Monday, 9 July 2018

The Smiling Man by Joseph Knox


This is the author’s second novel and a sequel to his incredibly impressive debut, Sirens (you can read my review of Sirens here:https://bit.ly/2znmENN). Once again, we’re with Detective Aidan Waits, a deeply flawed officer with Greater Manchester Police. Waits has a history of drug abuse and corruption, he’s also a man with many enemies having been pressed into undercover work in the plot of Sirens against some of Manchester’s biggest crime gangs. 

In The Smiling Man, we find Waits relegated to the night shift, alongside his partner, DI Peter “Sutty” Sutcliffe. Sutty is another deeply flawed character; obnoxious, a man who revels in the misery of those he encounters. The night shift they’re assigned to entails patrolling the city in an unmarked car, responding to any call outs that might require a CID presence. They then hand the cases over to the “proper” CID in the morning. So, it’s a dead-end and thankless shift, a graveyard for problem officers such as Sutty and Waits.

One night, the two are called to an incident at The Palace, a derelict hotel. There they find the night-watchman has been assaulted and upstairs, on the fourth floor, a corpse with a rictus smile. The labels of the man’s clothes have been cut out, his teeth and fingerprints altered, nothing on his person to identify him. The case is going nowhere and Sutty and Waits are allowed to keep ownership, Sutty wanting to close it down as suicide for his stats (the assault on the security guard written off as a coincidence). Waits, at heart having a core of decency, won’t let it lie however and begins to investigate. 

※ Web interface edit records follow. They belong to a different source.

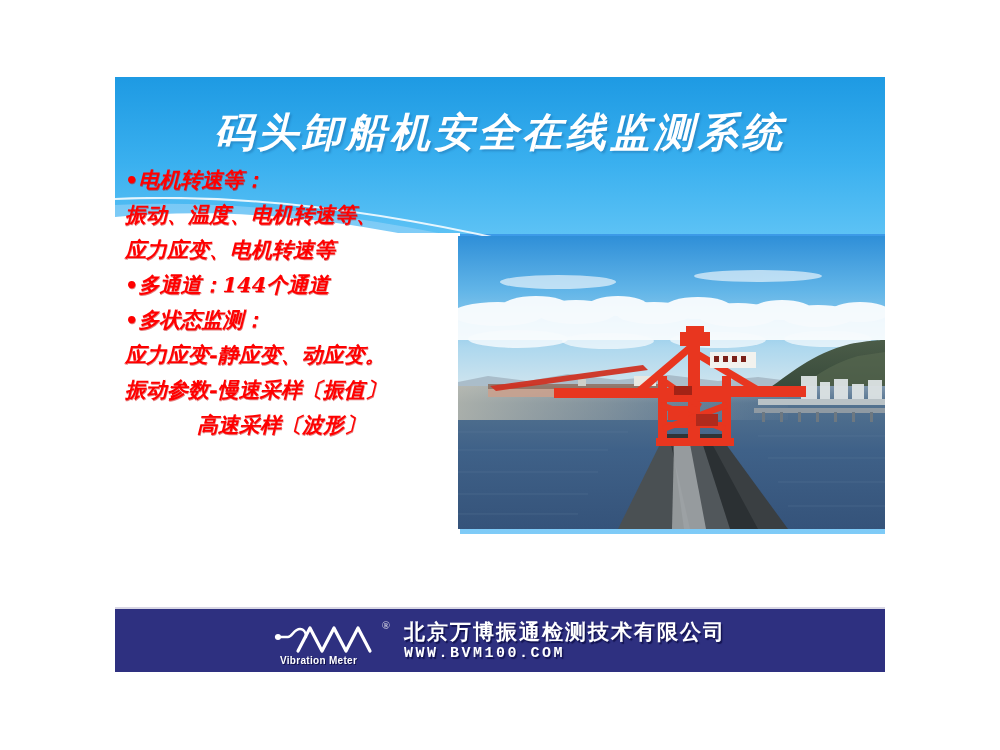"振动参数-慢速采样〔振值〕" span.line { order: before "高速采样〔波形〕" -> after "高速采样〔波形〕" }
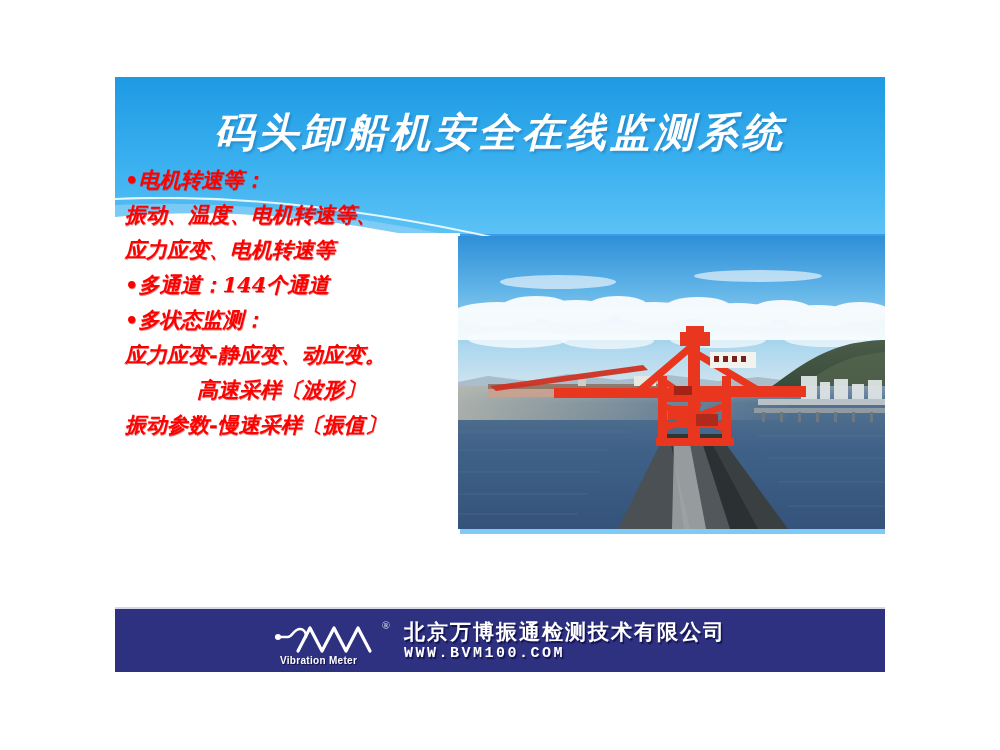"北京万博振通检测技术有限公司" .f-texts { text-align: none -> center }
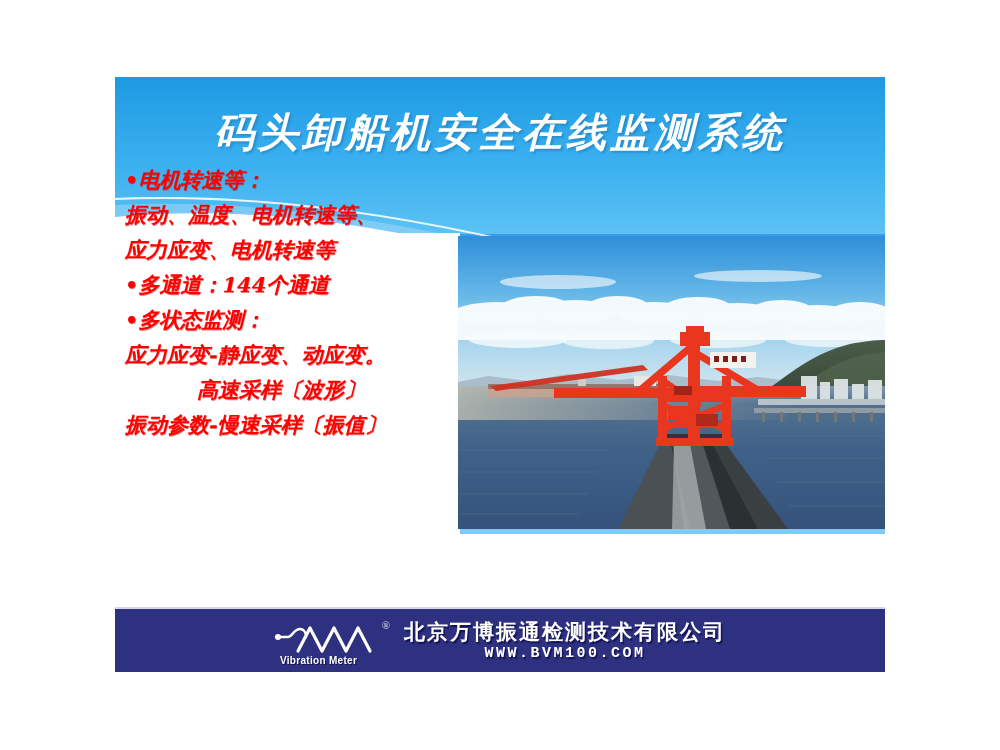"WWW.BVM100.COM" .f-url { font-family: Liberation Mono, monospace -> Liberation Serif, serif }
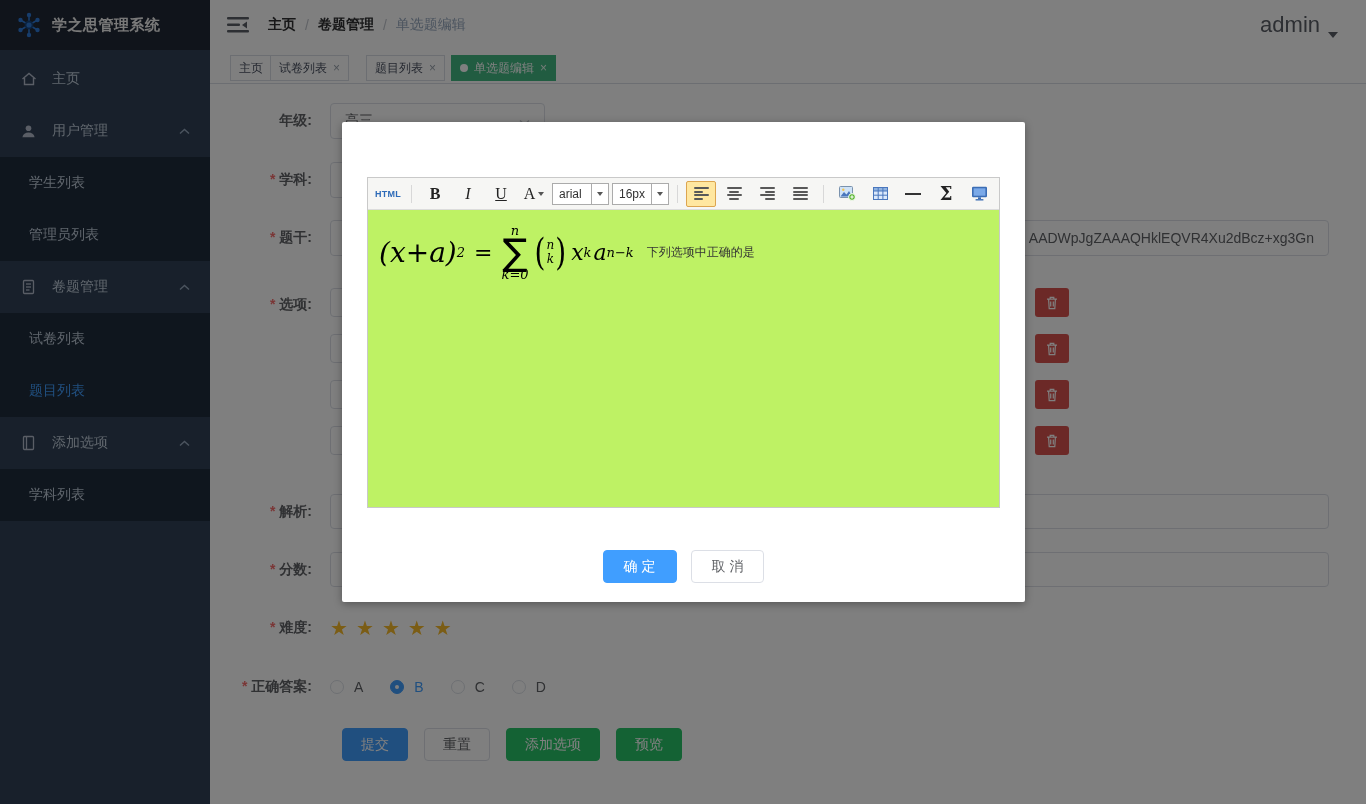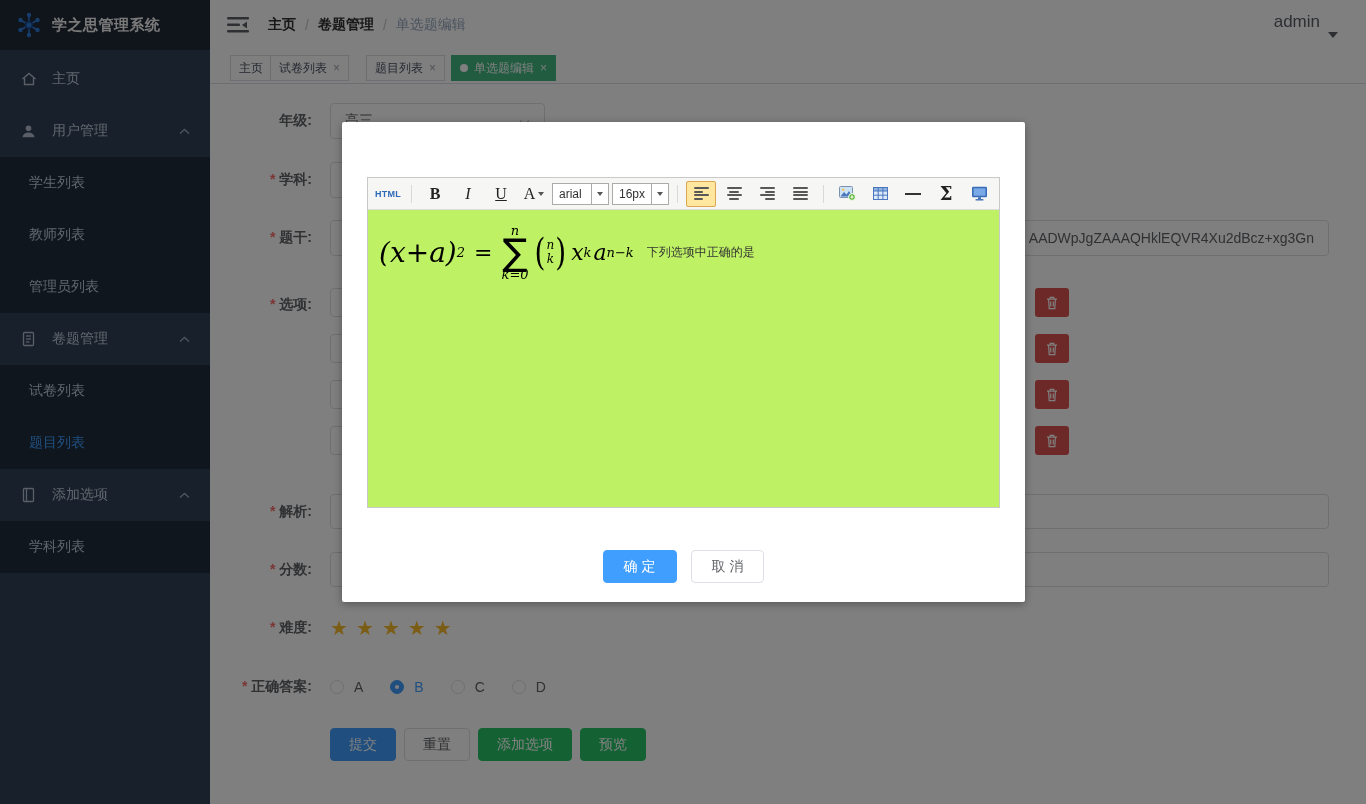"admin" .user-name { font-size: 17px -> 22px }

There are a number of strong subplots supporting this central tale – a vulnerable student in need, a ghost from Waits’ past rearing its head to torment him. Together with the main plotline they create a compelling tale. Some reading this might spot a flaw: would CID really allow Sutty and Waits to keep the case of The Smiling Man for themselves? Would it not be subject to the full murder inquiry treatment? Of course, the answer is yes, but this misses the point.

One of the things I loved about Sirens, and equally enjoyed when reading The Smiling Man, is a certain confidence to not be too realistic. That might sound counter-intuitive, but to my mind too many crime writers try too hard to pursue realism. They research police procedure ad nauseum and try desperately to make their books as accurate as can be. Joseph Knox has sidestepped that urge. First, in Sirens, he made Waits an undercover officer on a deniable op, thus freeing him of the need to adhere to the rules. In The Smiling man he performs a similar trick with his graveyard night shift. Yes, in the real world The Smiling Man case would likely be taken off him and Sutty, but Knox writes so well, crafts such a convincing narrative – a Manchester and Great Manchester Police almost dystopian in its dysfunction – that the artistic license is believably compelling.

I so happened to read The Smiling Man when the GMP was in the headlines for all the wrong reasons, a number of corruption scandals rumbling away in the news. It made for an ominous drumbeat to Knox’s fictional vision and if nothing else the reports might have given him ideas for future outings in the series. Like Sirens before it, The Smiling Man is a brilliant novel. Bring on book three!